THE next company ruler or keyring you pick up could have once been someone else's drinking cup, now that a Worcester company has started watching its waste.

Yamazaki Mazak, based at Warndon Business Park, has found a new way to re-use the 7,000 plastic cups its 430 employees use each week.

The company is the European headquarters of Japan-based Yamazaki Mazak, the world's largest supplier of computerised lathes, machining centres and manufacturing systems,

Improve

Each department holds regular-brainstorming sessions to find ways to improve the company's impact on the environment.

As a result Graham Elcock, health and safety co-ordinator, headed Waste Watchers, a team that looks at new ways to dispose of waste rather than dump it in a landfill site.

"After reviewing the existing system for general disposal and analysing the waste generated, it was agreed that a significant difference could be made by recycling the vending cups used everyday by Mazak employees - around 7,000 a week," said Mr Elcock.

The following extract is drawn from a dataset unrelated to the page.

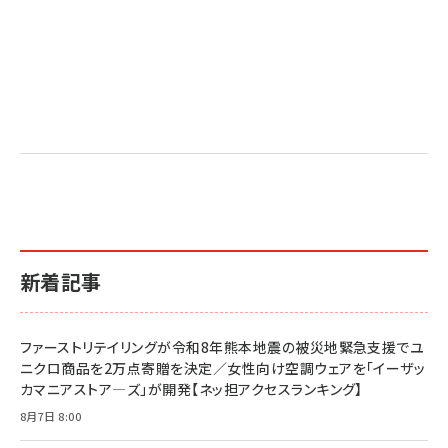
新着記事
ファーストリテイリングが令和8年熊本地震の被災地緊急支援でユ
ニクロ商品を2万点寄贈を決定／女性向け空調ウェアを「イーザッ
カマニアストア―ズ」が開発【ネッ担アクセスランキング】
8月7日 8:00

Now the company uses special bins to collect the cups and then passes them on to the Save a Cup charity, based in High Wycombe.

"Save a Cup, a registered charity, is a national system of collection and recycling of used plastic vending cups which are then manufactured into different plastic items, such as rulers, cup stands or key-rings which can be personalised to a company's own specifications," Mr Elcock said.

"We decided the best way of collecting the cups was in specially designed bins, in order that all employees would quickly form the habit of finishing their drink and popping the empty cup into the designated slot.

"It is a simple solution which saves the company money, reduces the amount of waste going to landfill and demonstrates our awareness, as a company, of local issues.

"We are continuing to look at many different ways of recycling, reusing or reducing our waste and hope that our example will encourage other companies to do the same."